Czy można być jednocześnie Turczynką, córką komunisty i zakonnicą? Można. Ale to ryzykowne zestawienie, grożące śmiercią w pierwszym dniu Powstania Warszawskiego.
Ledwie padły pierwsze strzały w Śródmieściu, a natychmiast dały się słyszeć jęki i wołanie o pomoc rannych. Z bramy klasztoru urszulanek szarych przy ulicy Gęstej wyskoczyły cztery młode zakonnice-sanitariuszki. Nie dobiegły do rannego powstańca. Ich życie zdmuchnęła seria niemieckiego karabinu maszynowego. To były siostry: Teresa, Jadwiga, Ancilla i Dolores.
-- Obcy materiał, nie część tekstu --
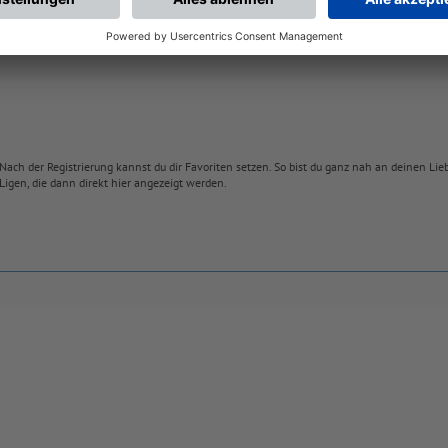
Nach der Registrierung kannst du dir Favoriten setzen. So bist du ganz nah an deinen Li
Ligen, die dann direkt hier angezeigt werden.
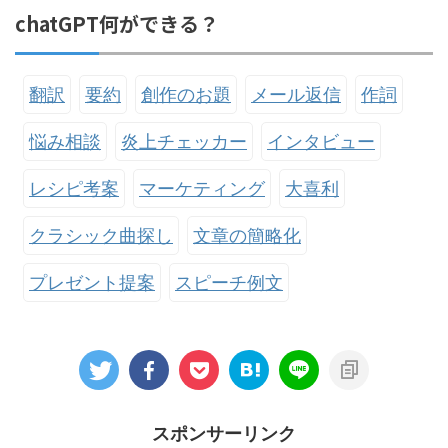
chatGPT何ができる？
翻訳
要約
創作のお題
メール返信
作詞
悩み相談
炎上チェッカー
インタビュー
レシピ考案
マーケティング
大喜利
クラシック曲探し
文章の簡略化
プレゼント提案
スピーチ例文
スポンサーリンク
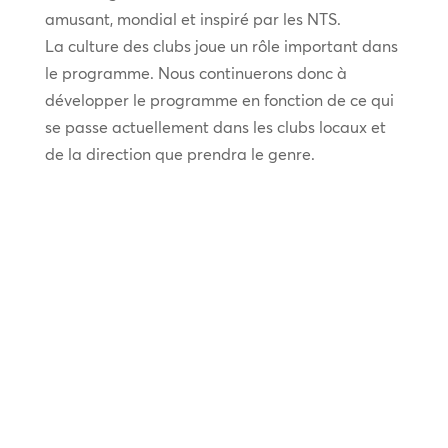
amusant, mondial et inspiré par les NTS.
La culture des clubs joue un rôle important dans
le programme. Nous continuerons donc à
développer le programme en fonction de ce qui
se passe actuellement dans les clubs locaux et
de la direction que prendra le genre.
Dolores miała na imię Marysia. Urodziła się w Konstantynopolu. Jej mama Leokadia, pochodząca z Sosnowca absolwentka krakowskiego gimnazjum sióstr urszulanek, studiowała w Paryżu. Tutaj poznała młodego Turka – lekarza Şefika Hüsnü Deymera. Trochę dla żartu przyjęła jego oświadczyny, ale ślub – na przekór opinii rodzin obojga narzeczonych – był już na poważnie. Zamieszkali zrazu w Konstantynopolu. Tu w 1916 roku przyszła na świat Marysia. Pierwsze miesiące życia spędziła tylko z matką. Ojca wysłano jako lekarza na pierwszowojenny front. Potem z Konstantynopola przeprowadzili się do Moskwy. Sefik założył w Turcji partię komunistyczną. Groziło mu za to srogie więzienie. Wolność ocalił w sowieckiej stolicy. Potem Deymerowie przeprowadzili się do Berlina. Szczęście nie trwało długo. Po dojściu Hitlera do władzy Sefika jako komunistę aresztowano. Leokadia obawiając się o los córki zawiozła ją do Warszawa i oddała pod opiekę edukacyjną znanemu sobie zgromadzeniu – szarym urszulankom. Sama wróciła do Berlina. Miała później żal do sióstr. Najpierw, że nakłoniły Marysię do studiowania romanistyki, zamiast pójścia w ślady ojca na medycynę. A potem za to, że podobno za ich namową Marysia wstąpiła do urszulanek, biorąc szary habit i nowe imię zakonne Dolores. Czarę goryczy przepełnił fakt, iż jako zakonnica przyjęła obywatelstwo polskie, jednocześnie tracąc tureckie, a wraz z nim pozbywając się prawa do dziedziczenia po ojcu, który – choć był komunistą – jednak majątkiem sporym dysponował.
Siostra Dolores podobno była cicha, nawet zamknięta w sobie, rozmodlona i jednocześnie orientalnie tajemnicza. Znała języki obce, biegle mówiła po francusku – po studiach filologicznych na Uniwersytecie Warszawskim przecież. Odbyła nowicjat, czasową profesję. Na początku sierpnia 1944 miała złożyć śluby wieczyste. Ale 1 sierpnia po 17.00 padły pierwsze strzały. Siostry były przygotowane na taki obrót sprawy. Wiadomo było, że mają pomagać rannym. Wybiegły z bramy we czwórkę. Pewnie z zamiarem przyniesienia rannego do klasztornej rozmównicy, żeby go opatrzyć. W pierwszym dniu, w pierwszej godzinie powstania. Przy składaniu ślubów, zakonnice leżą krzyżem na podłodze kaplicy, a całe zgromadzenie śpiewa Litanię do Świętych. Siostra Dolores zaległa na ulicy. Zamiast organów grał karabin maszynowy, śpiewem stał się jęk rannych. Jezus podarował jej i siostrom krzyż męczeństwa. Komenda Armii Krajowej – niespełna cztery tygodnie później – Krzyż Walecznych.